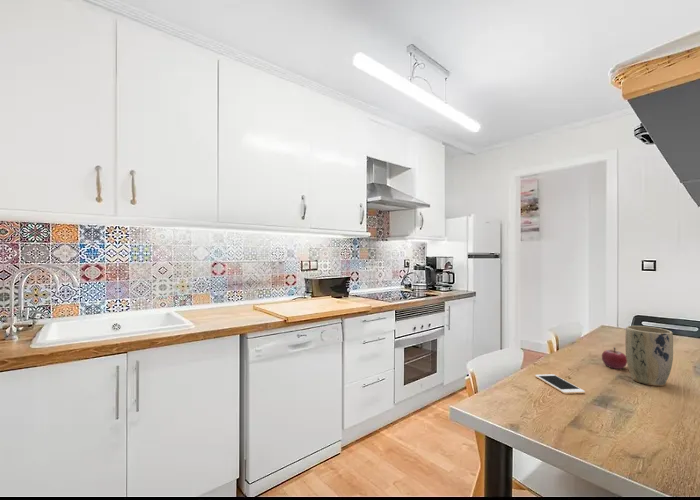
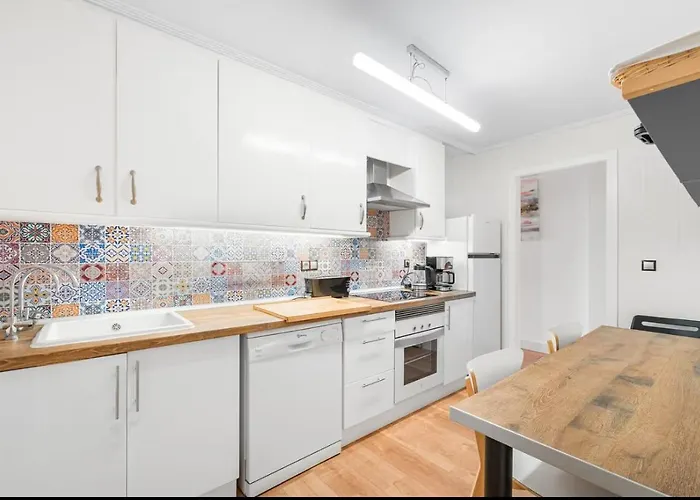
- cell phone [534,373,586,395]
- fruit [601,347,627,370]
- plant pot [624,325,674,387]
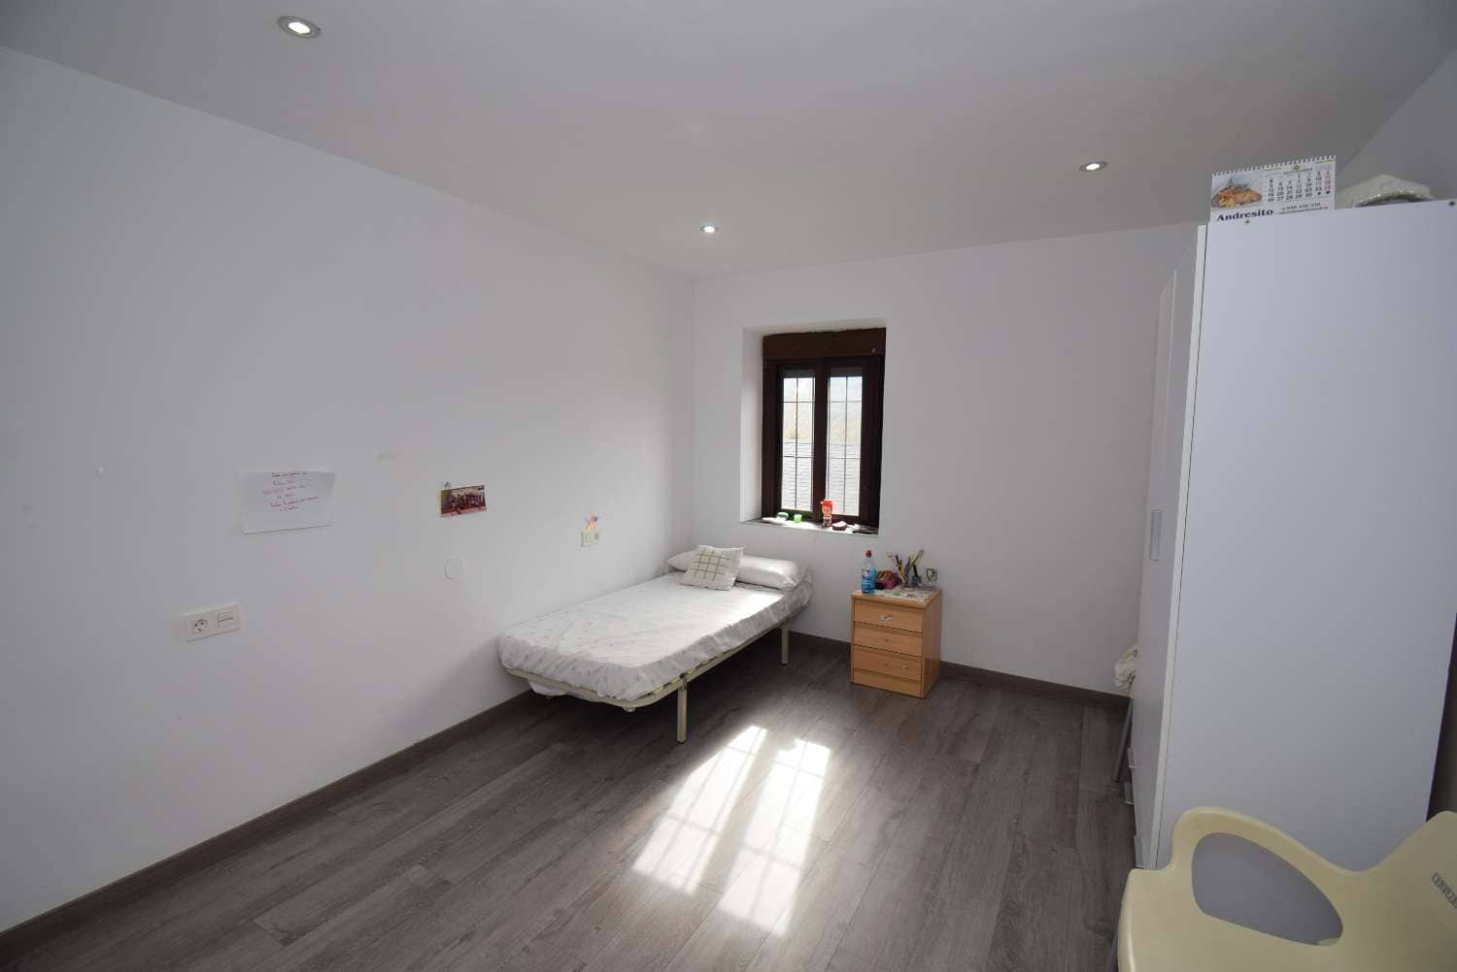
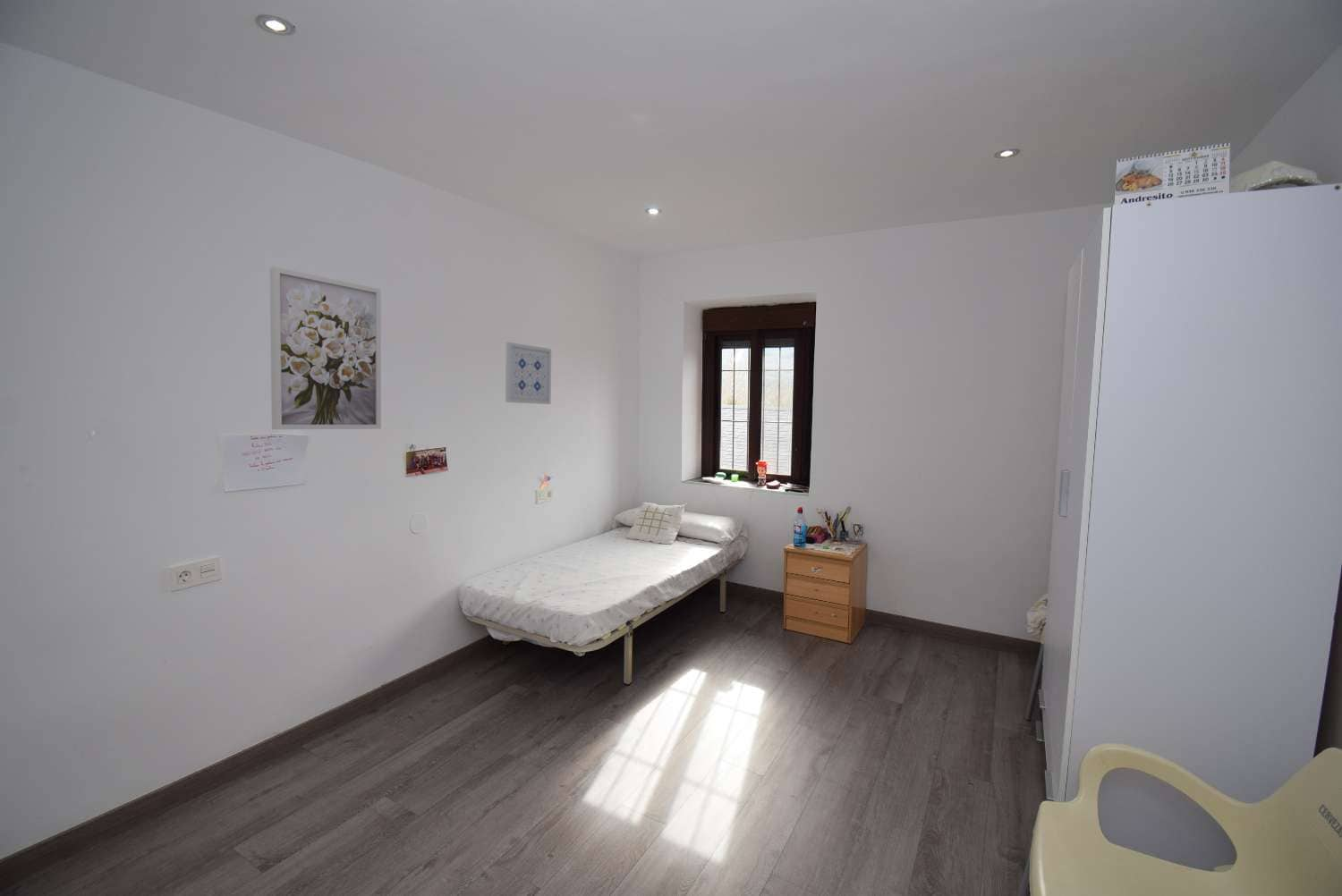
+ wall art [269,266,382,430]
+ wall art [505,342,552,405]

+---+

• **PROBLEM**
After counting the lines above that include the word "wall", give only the number.

• **ANSWER TO THIS EXERCISE**
2